[Data excerpts]
--- START ---

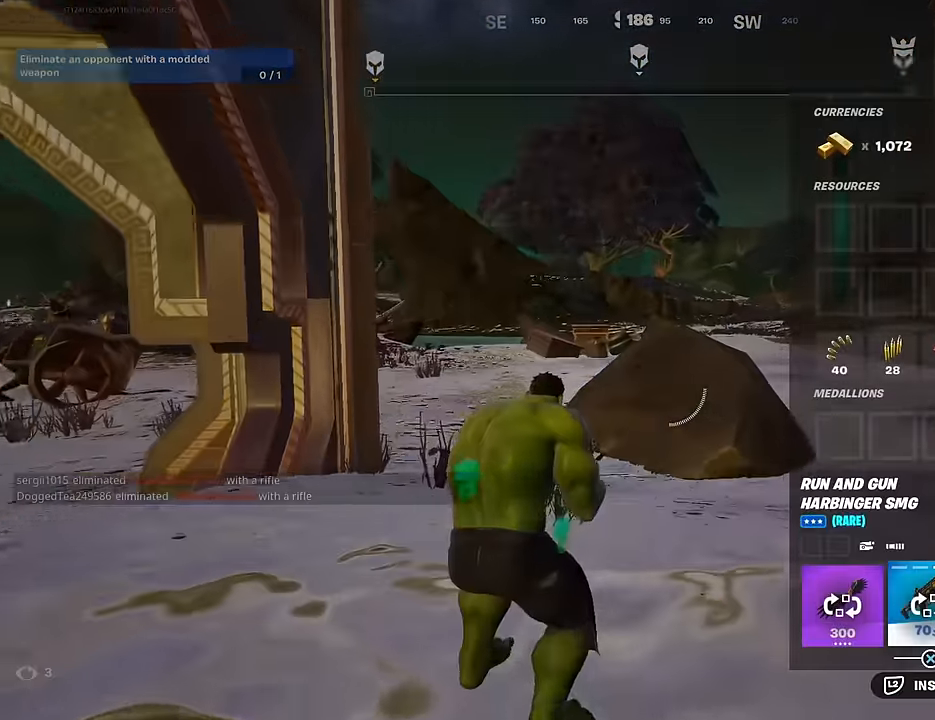
{"buttons": [], "left_stick": "up", "right_stick": "left", "events": [[50, "DPAD_RIGHT", "down"], [133, "CROSS", "down"], [167, "DPAD_RIGHT", "up"], [200, "CROSS", "up"], [233, "CIRCLE", "down"], [284, "left_stick", "up"], [300, "CIRCLE", "up"], [317, "L3", "down"], [350, "right_stick", "left"], [434, "L3", "up"]]}
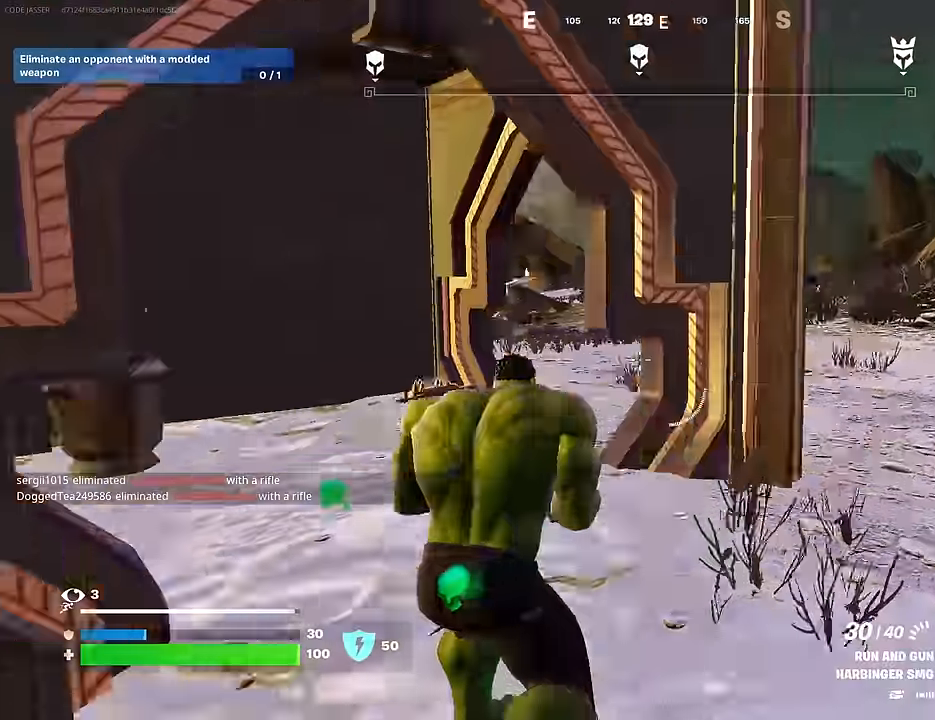
{"buttons": [], "left_stick": "up", "right_stick": "right", "events": [[84, "right_stick", "center"], [384, "L1", "down"], [434, "right_stick", "right"], [467, "L1", "up"]]}
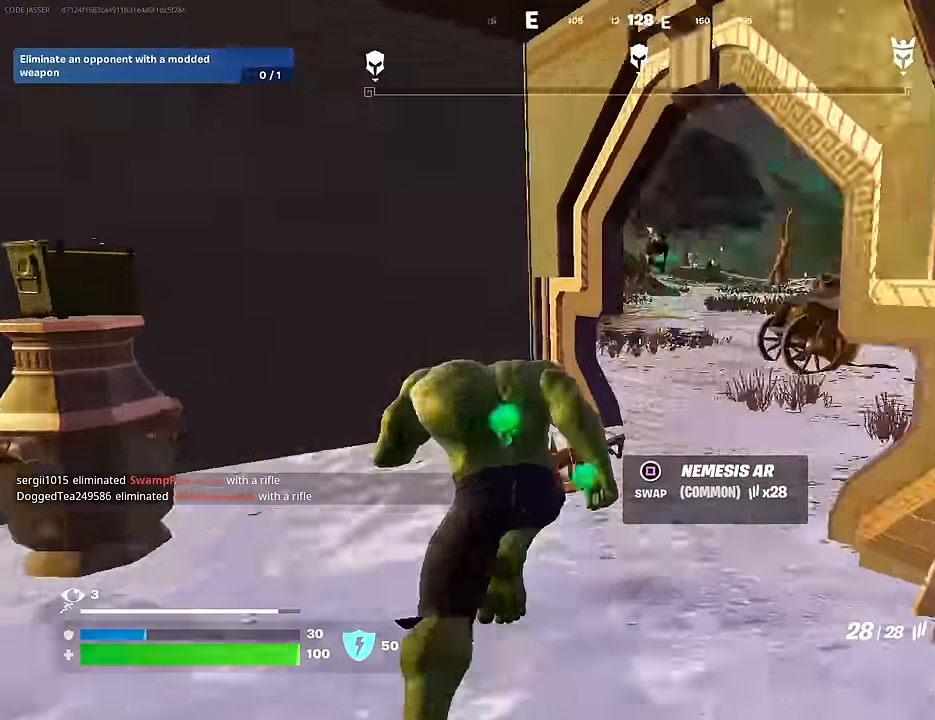
{"buttons": ["R1"], "left_stick": "up-right", "right_stick": "right", "events": [[100, "right_stick", "center"], [434, "right_stick", "right"], [450, "R1", "down"], [500, "left_stick", "up-right"]]}
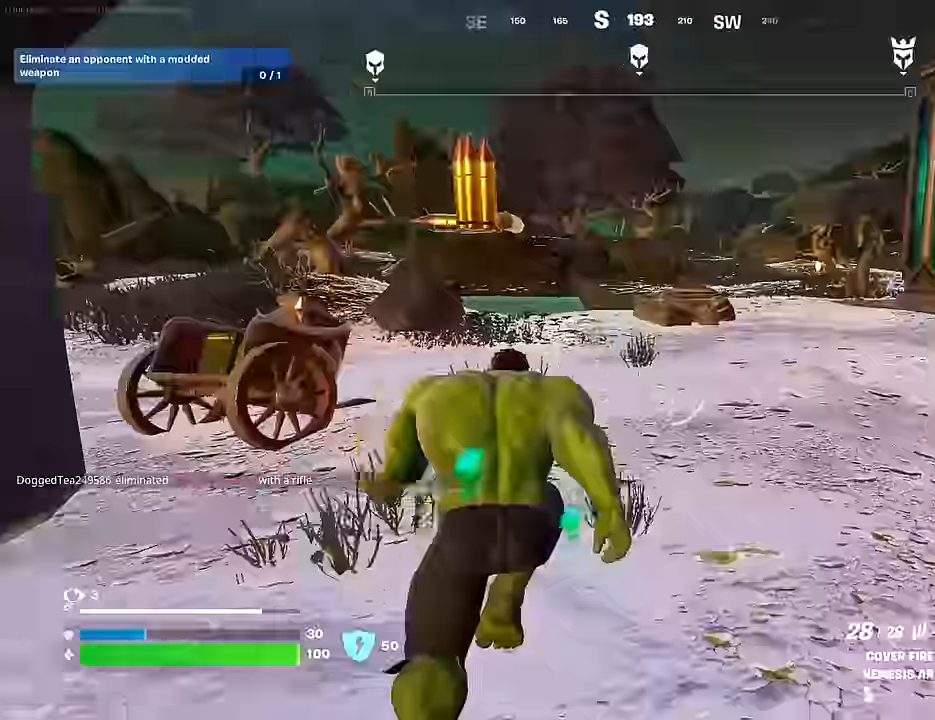
{"buttons": [], "left_stick": "center", "right_stick": "center", "events": [[17, "left_stick", "right"], [34, "R1", "up"], [117, "left_stick", "up-right"], [284, "right_stick", "center"], [500, "left_stick", "center"]]}
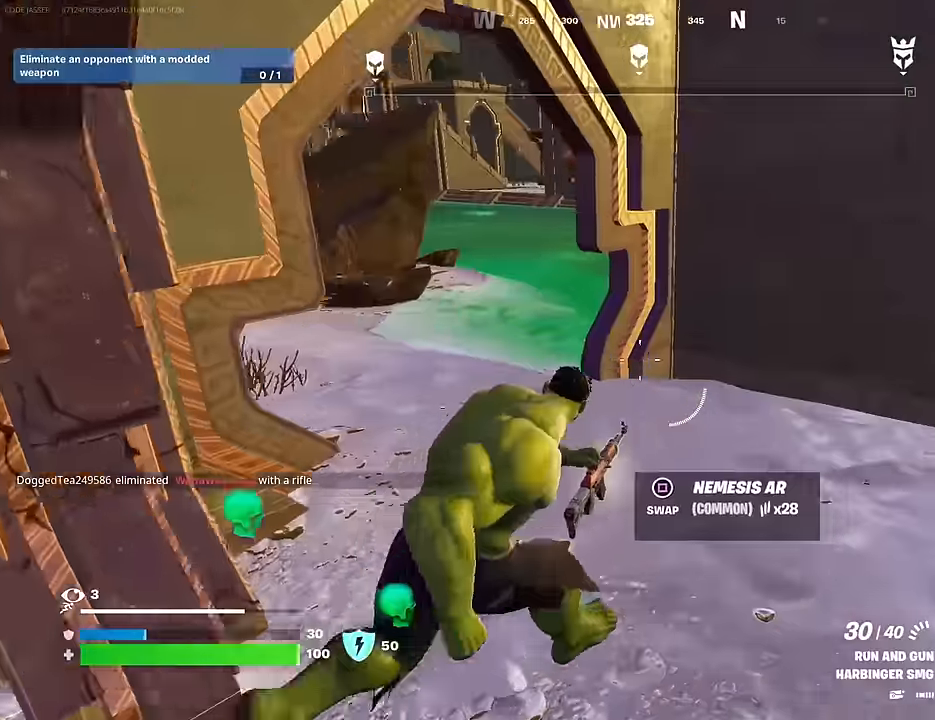
{"buttons": ["L3"], "left_stick": "up-left", "right_stick": "left", "events": [[17, "left_stick", "down-left"], [34, "SQUARE", "down"], [100, "SQUARE", "up"], [117, "right_stick", "down-left"], [184, "right_stick", "left"], [367, "left_stick", "up-left"], [484, "L3", "down"]]}
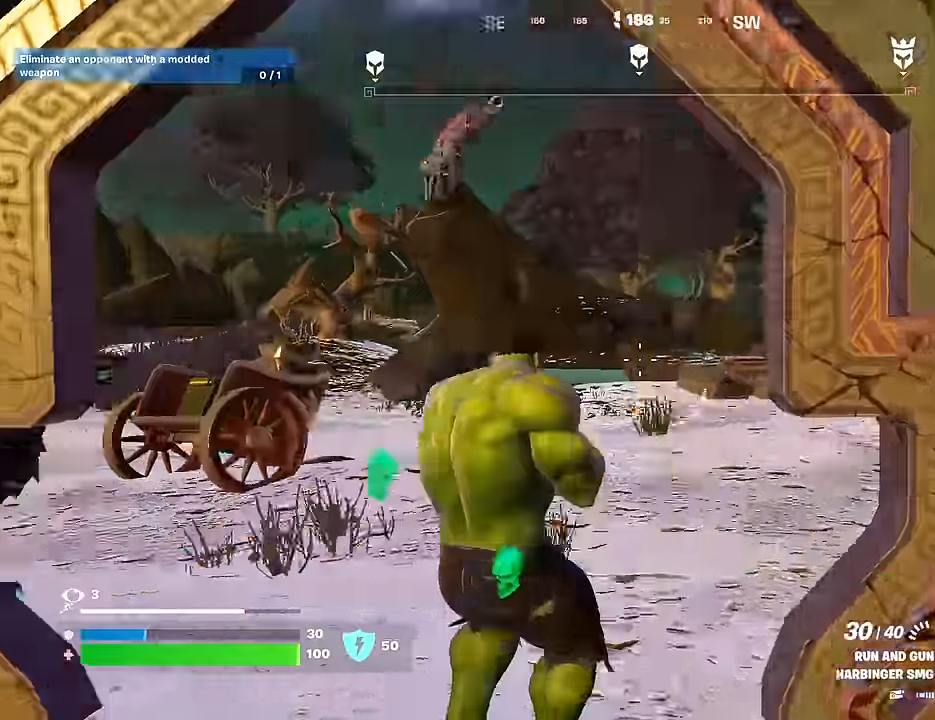
{"buttons": ["L1"], "left_stick": "up-right", "right_stick": "down-left", "events": [[67, "L3", "up"], [67, "left_stick", "up"], [84, "right_stick", "center"], [184, "right_stick", "left"], [234, "left_stick", "up-right"], [317, "right_stick", "center"], [367, "CROSS", "down"], [434, "CROSS", "up"], [450, "L1", "down"], [450, "right_stick", "down-left"]]}
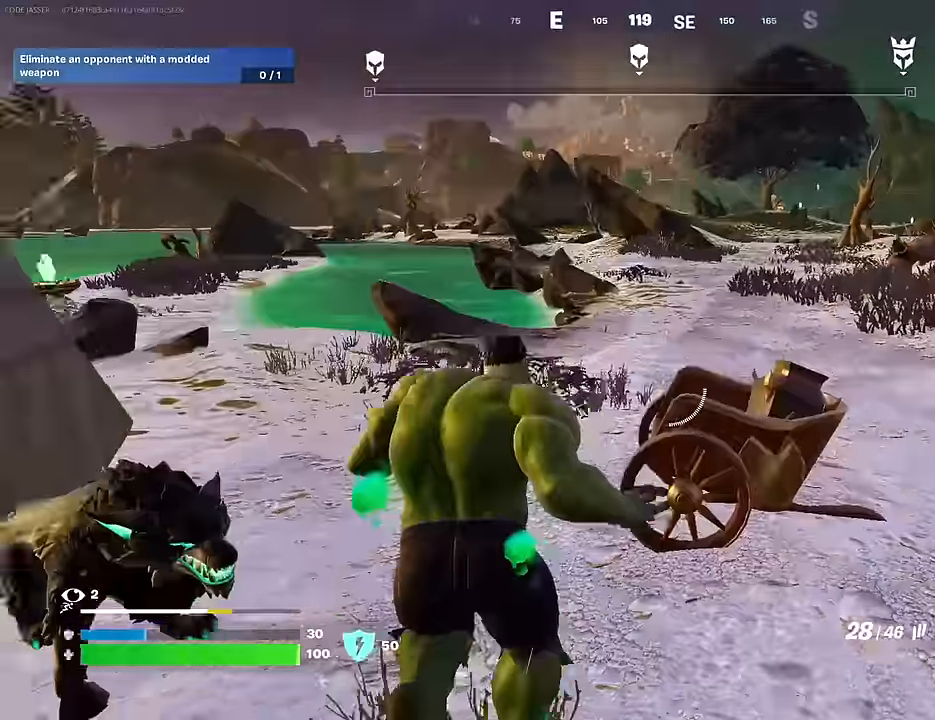
{"buttons": [], "left_stick": "up-left", "right_stick": "left", "events": [[17, "left_stick", "down-right"], [50, "L1", "up"], [67, "left_stick", "down-left"], [134, "left_stick", "left"], [234, "right_stick", "center"], [400, "right_stick", "left"], [434, "left_stick", "up-left"]]}
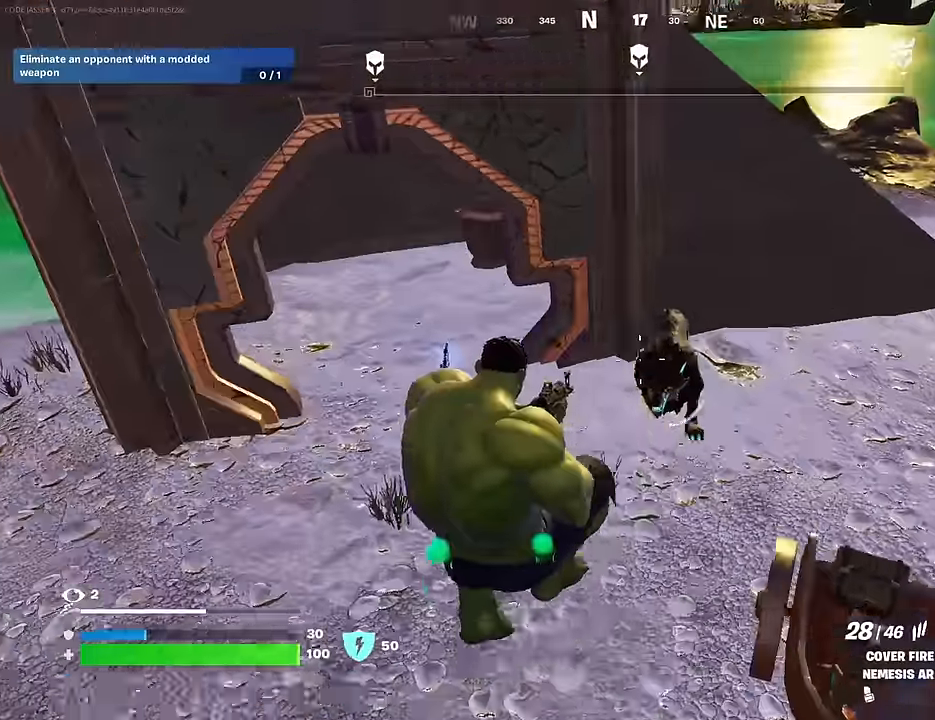
{"buttons": ["L2", "R2", "R3"], "left_stick": "center", "right_stick": "center", "events": [[34, "right_stick", "center"], [84, "R2", "down"], [84, "right_stick", "up-right"], [134, "right_stick", "up"], [234, "right_stick", "center"], [384, "right_stick", "up"], [417, "L2", "down"], [484, "R3", "down"], [484, "left_stick", "center"], [500, "right_stick", "center"]]}
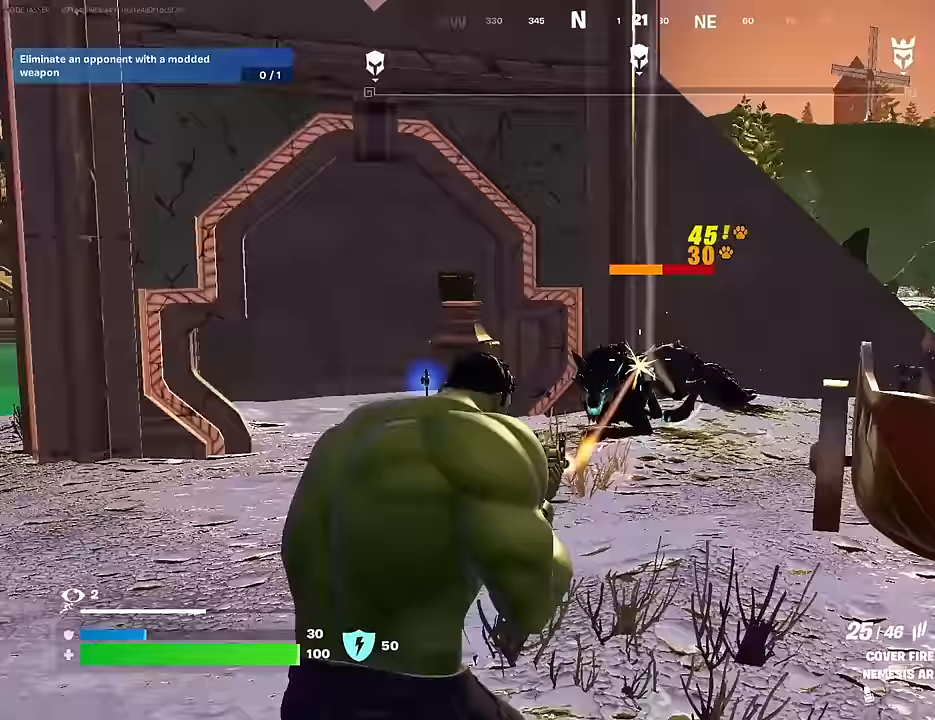
{"buttons": ["R2", "L3"], "left_stick": "up-left", "right_stick": "center", "events": [[83, "right_stick", "left"], [100, "R3", "up"], [233, "right_stick", "center"], [300, "right_stick", "right"], [433, "right_stick", "center"], [450, "L2", "up"], [450, "left_stick", "up-left"], [483, "L3", "down"]]}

--- END ---

§ ASSIGNMENT
Count the lines of the records that include the word "CROSS". Give the number by itself.

§ RESPONSE TO THE EXERCISE
2